A Vida se Cria e se Recria
Acordou com os pássaros cantando. Pisou a grama fresca molhada pelo orvalho, este que graciosamente cobriu de lágrimas tudo que ali havia. Sentiu a pele arder suavemente pelo sol que não machucava, enquanto sentia sua barba áspera quando espalmava o rosto com as mãos que, momentos antes, relutavam em desfazer-se dos lençóis.
Andou, incrédulo. A sinestesia da cena o impressionava. Odores, Paisagens - montanhas verdes, recobertas de vida, vida! -, sons, frio e calor. Foi aí que se deu conta de como sua vida houvera mudado. Trocara o cinza do dia e da noite pelas cores das flores, borboletas, pássaros, enquanto o Sol o permitisse; e, quando seu lúmen fosse queimar já muito longe, que restasse o breu sincero, acariciado pelas estrelas, quase como crianças a querer encher o oceano com conhas cheias de água.
O coração mediu calmamente o frio de seus pés e o quente que insistia por sobre os cabelos, e sabiamente amornou-se. O homem lembrara-se de sua vida pregressa. De seus sonhos, daqueles que tivera de abandonar, e sentiu a noite lançar-se por sobre sua alma.

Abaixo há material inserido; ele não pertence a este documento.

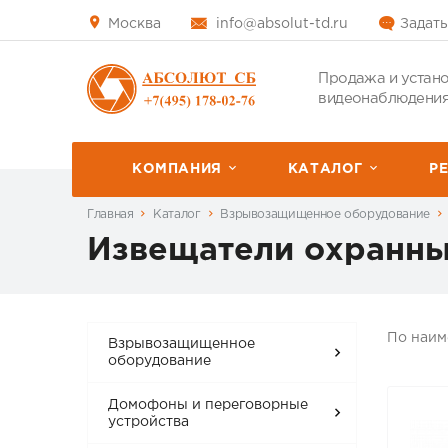
Москва
info@absolut-td.ru
Задать
Продажа и устано
видеонаблюдения
КОМПАНИЯ
КАТАЛОГ
P
Главная
Каталог
Взрывозащищенное оборудование
Извещатели охранн
По наи
Взрывозащищенное
оборудование
Домофоны и переговорные
устройства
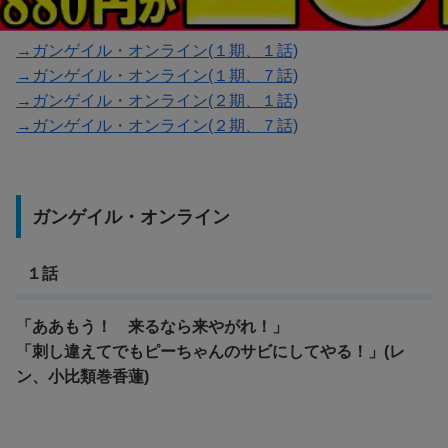
→ガンゲイル・オンライン(１期、１話)
→ガンゲイル・オンライン(１期、７話)
→ガンゲイル・オンライン(２期、１話)
→ガンゲイル・オンライン(２期、７話)
ガンゲイル・オンライン
１話
「ああもう！ 来るなら来やがれ！」
「刺し違えてでもピーちゃんのサビにしてやる！」(レ
ン、小比類巻香蓮)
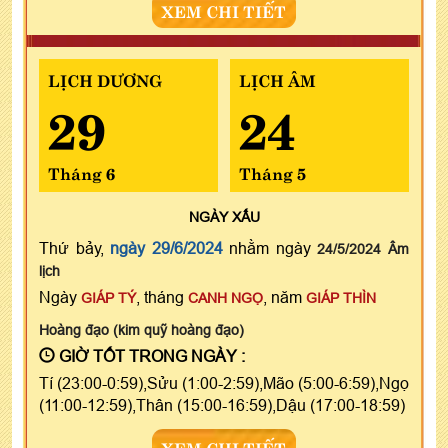
XEM CHI TIẾT
LỊCH DƯƠNG
LỊCH ÂM
29
24
Tháng 6
Tháng 5
NGÀY
XẤU
Thứ bảy,
ngày 29/6/2024
nhằm ngày
24/5/2024 Âm
lịch
Ngày
, tháng
, năm
GIÁP TÝ
CANH NGỌ
GIÁP THÌN
Hoàng đạo (kim quỹ hoàng đạo)
GIỜ TỐT TRONG NGÀY :
Tí (23:00-0:59),Sửu (1:00-2:59),Mão (5:00-6:59),Ngọ
(11:00-12:59),Thân (15:00-16:59),Dậu (17:00-18:59)
XEM CHI TIẾT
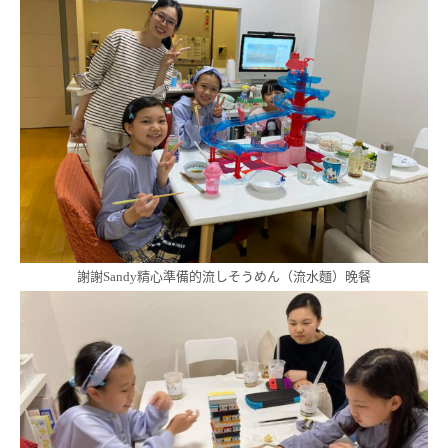
謝謝Sandy精心準備的流しそうめん（流水麵）晚餐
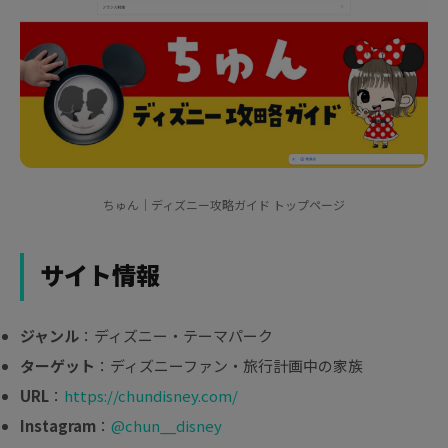
ちゅん｜ディズニー攻略ガイド トップページ
サイト情報
ジャンル
：ディズニー・テーマパーク
ターゲット
：ディズニーファン・旅行計画中の家族
URL
：
https://chundisney.com/
Instagram
：
@chun__disney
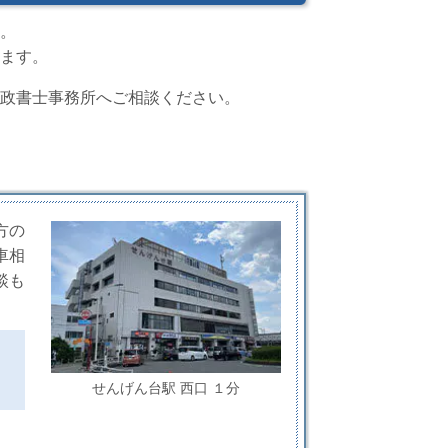
。
ます。
政書士事務所へご相談ください。
方の
車相
談も
せんげん台駅 西口 １分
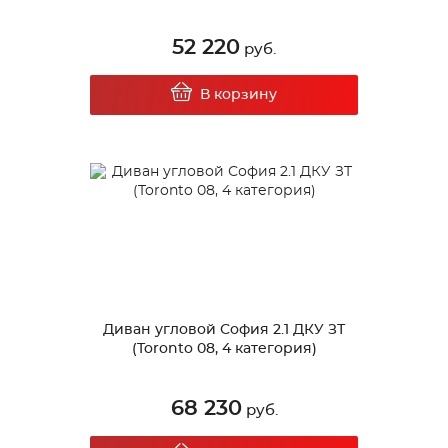
52 220
руб.
В корзину
Диван угловой София 2.1 ДКУ ЗТ
(Toronto 08, 4 категория)
68 230
руб.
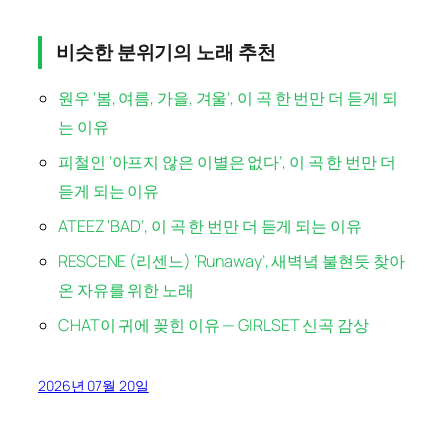
비슷한 분위기의 노래 추천
원우 ‘봄, 여름, 가을, 겨울’, 이 곡 한 번만 더 듣게 되
는 이유
피철인 ‘아프지 않은 이별은 없다’, 이 곡 한 번만 더
듣게 되는 이유
ATEEZ ‘BAD’, 이 곡 한 번만 더 듣게 되는 이유
RESCENE (리센느) ‘Runaway’, 새벽녘 불현듯 찾아
온 자유를 위한 노래
CHAT이 귀에 꽂힌 이유 — GIRLSET 신곡 감상
2026년 07월 20일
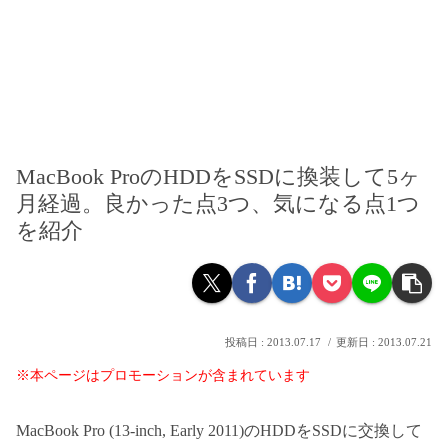
MacBook ProのHDDをSSDに換装して5ヶ
月経過。良かった点3つ、気になる点1つ
を紹介
2013.07.17
2013.07.21
※本ページはプロモーションが含まれています
MacBook Pro (13-inch, Early 2011)のHDDをSSDに交換して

Mas a cabeça erguida não deixou jamais de olhar o horizonte, além da grama, das flores, das montanhas e do céu; olhava simplesmente para si, para as boas lembranças que guardara consigo, para a esperança em alcançar dias de menos dor. E, ao ver quantas alegrias ainda restavam diante dele, sorriu; e quis fazer do seu sorriso motivo para viver, e assim sorrir ainda mais.
Concluiu, por fim, que poderia recriar sua vida ainda muitas vezes, e que cada queda o faria ainda mais forte. Pois que venham as quedas, pensou. Que venha a vida; se ela for dores, serei sorrisos. Se violência, música; se for quem sempre foi, serei quem sou para sempre, e disso me orgulharei, seja lá o que o futuro me reserva.